In Bruges (2008)

Rated: R for strong bloody violence, pervasive language and some drug use.
Length: 107 minutes
Grade: BFBB+=B
Budget: Unknown
Box Office: $30 million ($8 US, $19 Intl, $3 DVD)

Written and Directed by: Martin McDonagh, with his first full-length movie.
Starring: Colin Farrel, Ralph Fiennes, Brendan Gleeson, and Clemence Poesy.

After two hitmen accidentally kill a little girl in England, their boss sends them to Bruges to lay low. Little does the junior partner know, but his mentor has been tasked to kill him. When he refuses, the boss comes to Bruges to handle the job himself. Meanwhile the medieval town of Bruges is host to a budding romance between Farrell and an exotic girl who deals drugs to the stars while on location for a strange movie.

Entertainment Value: B
You have to listen fast, because they don’t talk slowly. But this movie is hilarious, mostly for the offhand comments and quippy banter between Gleeson and Farrell. I found myself regularly laughing and then at other times staring in something like wonder at the depth and symbolism that this movie manages to combine, especially for a first effort from the writer/director.

Superficial Content: F
Drugs/Alcohol F, Sexuality C, Violence F, Language F, Illegality F
It’s pretty much awful, although not particularly in the sex stuff, though there are scenes involving sex with prostitutes and some minor nudity. The plot revolves around drug dealing, people use drugs, and there’s plenty of alcohol use. But of course the main issues here are hit-men, violence, killing, and more violence. This is definitely an adults only movie.

Significant Content: B
To me, this is exactly the sort of movie Christians could and should watch with their non-Christian friends because it will offer so many interesting things to talk about and expand into theological issues. This movie is essentially about guilt, justice/consequences, sacrifice, and redemption. All the other stuff is just trappings to dress it up and make it interesting.
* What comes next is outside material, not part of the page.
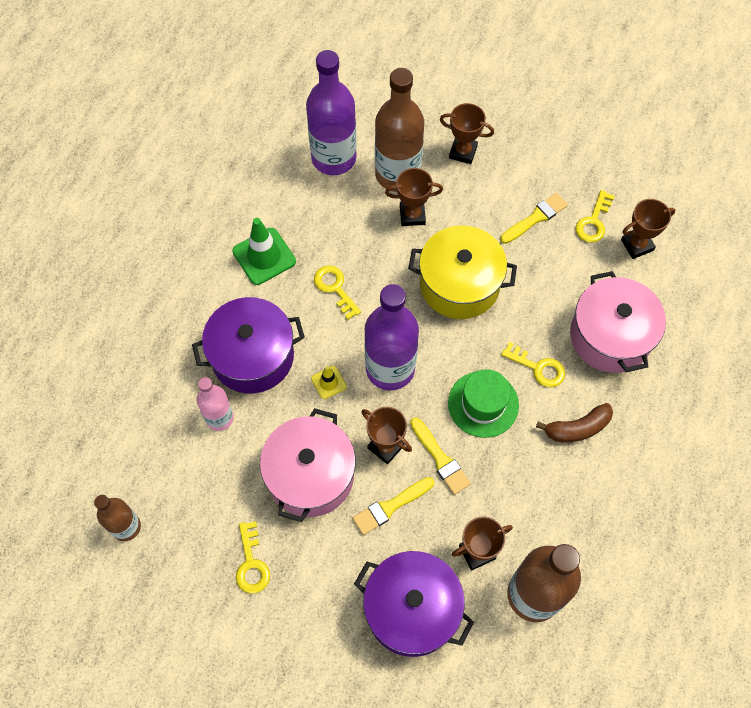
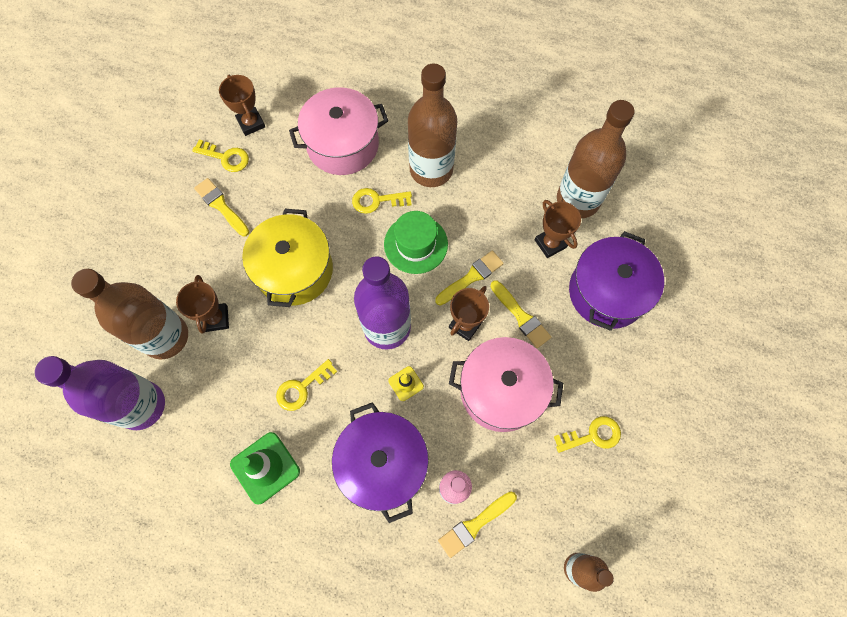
camera: 95 degrees left, 5 degrees up
(183, 434) = (475, 525): none -> yellow brush
(463, 152) = (141, 274): brown trophy -> none
(538, 367) = (377, 201): yellow key -> yellow key turned 120 degrees counterclockwise
(577, 428) = (431, 169): brown banana -> brown bottle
Artistic/Thought Value: B+
In one sense, this is a very vulgar and ugly movie. But in so many other ways, it takes this filth-drenched ugliness and finds something beautiful underneath. This is definitely an art film, by which I mean that it’s intended to not be neat and conveniently packaged, but instead is mean to be rewatched and discussed rather than given a simple thumbs up or down.

Discussion Questions:
~Why does Ken change his mind about killing Ray? What does this decision say about him? Have you ever been angry with someone but then had your emotions change when you saw them being vulnerable or depressed?
~When Harry decides to take his own life, why does he do so? To what degree would you say that he is a man of principle? Are evil people usually men of principle? Would you say that evil men are those who have too much commitment to some principles while not recognizing or honoring enough other important ones? What are the differences or similarities between the suicide attempts of Harry, Ray, and Ken?
~What might have happened if an evangelist had been able to interact with any of these three characters? Who do you think would be the most likely to accept Christ?
~Why does Harry send Ray to Bruges? What motivates him to want to do something nice for Ray before he has him killed? Is this a coherent agenda?
~What is this movie trying to say in the way it uses children, whether the initial victim, the midget, or the pregnant woman in the hotel?
~Is this a fairy tale? How so? If fairy tales were told with realism, would they normally look like this?
~Is there a Christ figure in this movie? Why does Ken do what he does for Ray? Is anyone saved or redeemed in this movie?
~Do you think this movie glorifies crime or assassination?
~Do hit-men have the sort of consciences that Ray and Ken seem to have? Are they “real people” when they’re not committing murder?
~Who has a more healthy reaction to the evil thing they have done: Ray or Ken? Is Ken sublimating his guilt by wanting to see the sights?
~Compare this movie with some other movies about assassins such as The Jackal, Grosse Point Blank, The Matador, Mr. and Mrs. Smith, Bourne trilogy, Pulp Fiction, Road to Perdition, Kill Bill, Whole 9 and 10 yards, and Replacement Killers. Why do you think so many movies have been made about assassins? Why are they always given such engaging personalities? Do you believe there are assassins? Do you believe the movies portray them accurately? Is there a significant difference between movies about vigilantes and movies about assassins?
~Is Bruges purgatory? How so, or not?